Due to lower expectations and the economic fallout from the coronavirus outbreak, Standard Chartered shares have declined from HK$73.30 at the beginning of the year to HK$39.60 on 29 April.

Given that Standard Chartered recently reported its earnings, here’s how Covid-19 has affected the bank and how it did for the first quarter.


For the first quarter, the bank faced many headwinds including a low interest rate environment, a weakening global economy, and government-mandated lockdowns caused by the coronavirus.

As a result of the headwinds, Standard Chartered’s underlying profit attributable to ordinary shareholders fell 12% year-on-year to US$810 million.

Meanwhile, the bank’s underlying return on tangible equity for the first quarter fell 100 basis points to 8.6% from the prior year period.

While the bank’s financial earnings weakened, Standard Chartered is strongly capitalised. For the first quarter of 2020, Standard Chartered reported a common equity tier 1 ratio of 13.4%.

That was down 45 basis points from the end of 2019, but nevertheless within the bank’s 13-14% medium-term target range.


In terms of the coronavirus outbreak, Standard Chartered stated that the impact of Covid-19 “was felt increasingly in March and will continue through 2Q 2020”.

Due mainly to the virus, Standard Chartered’s credit impairment costs rose to US$956 million for the first quarter, up from the prior year period’s US$78 million.

Covid-19 triggered lower interest rates which also hurt. Standard Chartered said, “the decisions by the US Federal Reserve in March to drop its benchmark interest rate in total by 150 basis points along with actions undertaken by other central banks is estimated to have an impact of a further US$600 million for the Group’s income in 2020”.

Standard Chartered has risk in terms of exposure to sectors really hurt by Covid-19 as well.

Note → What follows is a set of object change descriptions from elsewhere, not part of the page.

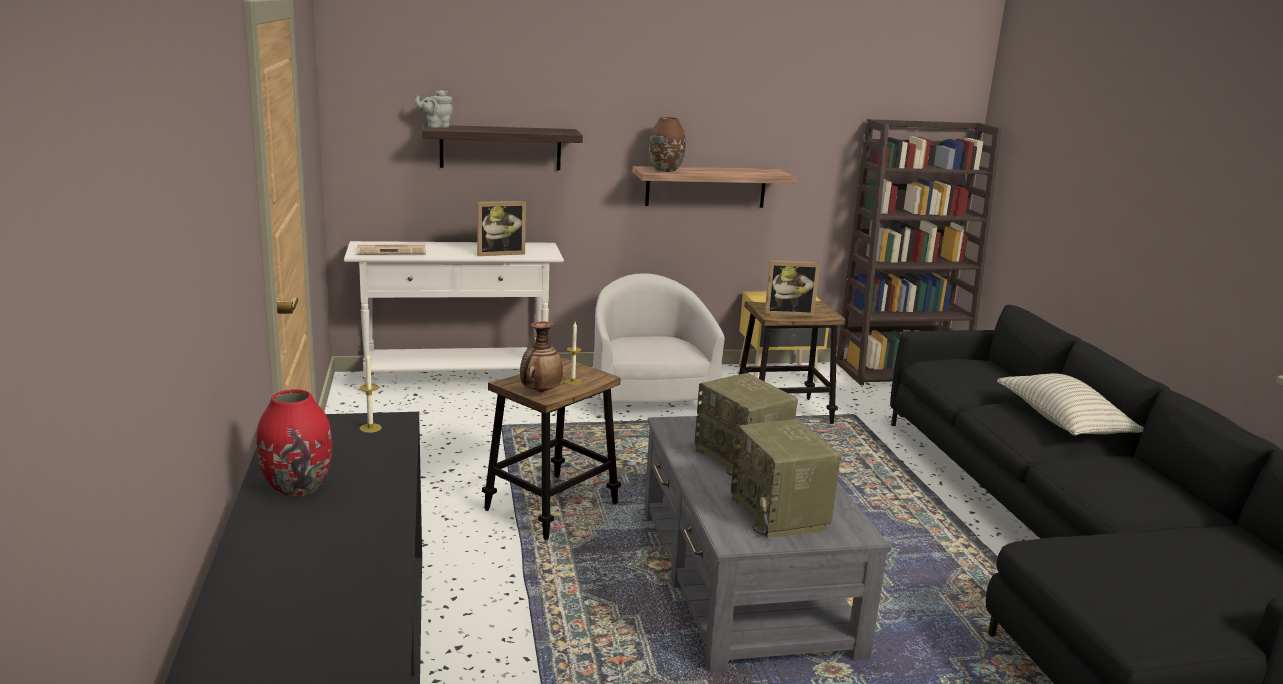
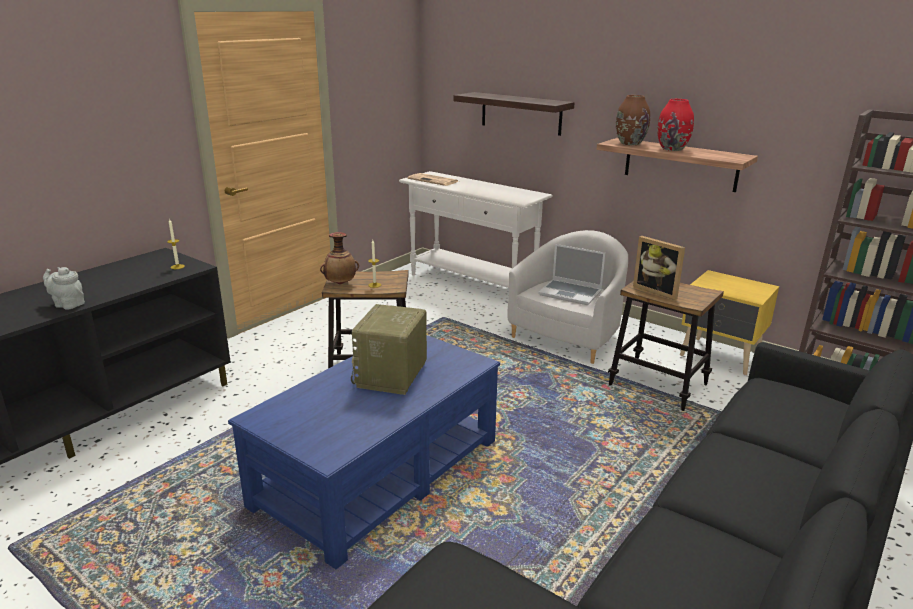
camera: 50 degrees right, 5 degrees up
(298, 487) = (85, 281): red vase -> red vase (672, 149)
(436, 126) = (474, 93): grey teapot -> grey teapot (68, 304)
(499, 253) = (492, 193): picture frame -> none
(655, 347) = (571, 293): none -> laptop
(742, 580) = (377, 472): grey coffee table -> blue coffee table
(781, 514) = (319, 418): radio -> none
(1062, 422) = (774, 490): pillow -> none

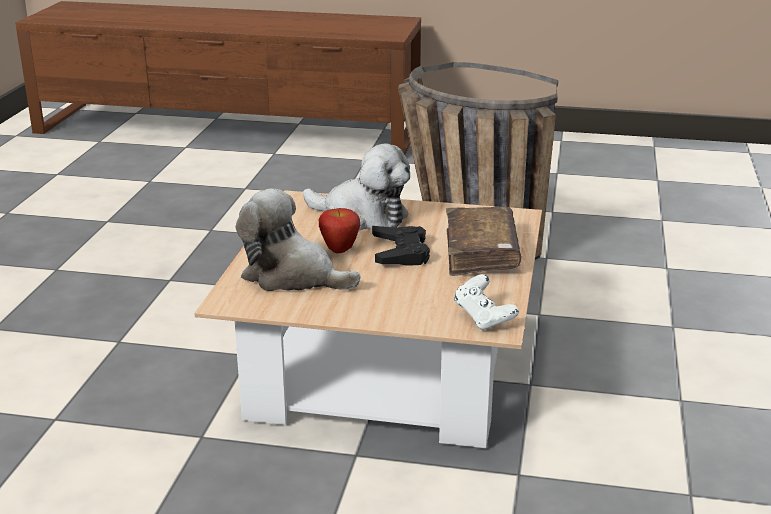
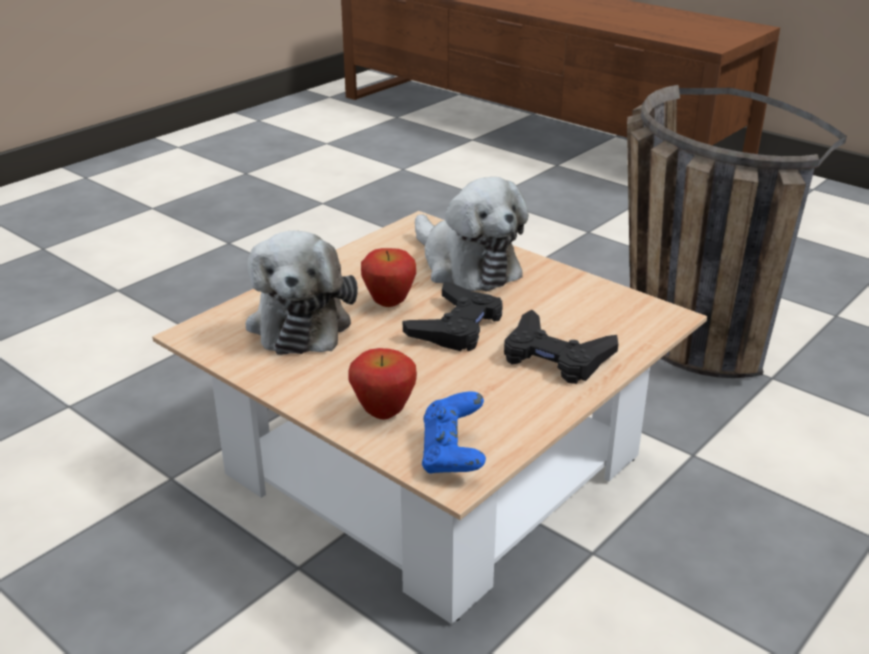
camera: 30 degrees right, 5 degrees up
(292, 276) = (300, 322): plush toy -> plush toy turned 150 degrees counterclockwise
(415, 310) = (383, 413): none -> apple
(481, 253) = (555, 356): brown book -> black game controller
(484, 318) = (453, 455): white game controller -> blue game controller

As of 31 March, 2020, Standard Chartered had net notional exposures of US$21 billion for the oil and gas sector, US$14.7 billion worth of exposure to commodity traders, US$8 billion exposure to metals & mining, and US$7.6 billion of exposure to aviation.

The bank’s outlook

In terms of its outlook, Standard Chartered expects a gradual recovery, with “major contraction in economic growth rates across most of the world in the second quarter, before the global economy moves out of recession in the latter part of 2020”.

In the meantime, the bank is prepared for a protracted period of “severe dislocation” and is managing its costs prudently.

In terms of costs, the bank is aiming for total costs (when excluding the UK bank levy) of under US$10 billion for 2020 by pausing new hiring, reducing variable compensation in some areas, and reducing discretionary investment spend.

While the bank is cautious in terms of its outlook, Standard Chartered is “seeing encouraging early signs” in China in terms of the rate of recovery.

Barring a potential second wave, China has successfully contained COVID-19 and the country is beginning to return to normal.

If the global economy recovers faster than expected, Standard Chartered’s financials could recover faster as well.

Foolish conclusion

Standard Chartered has and will face strong headwinds due to the coronavirus outbreak for the first two quarters of 2020.

However, the bank is adequately capitalised and management expects the beginning of a recovery in the latter part of the year.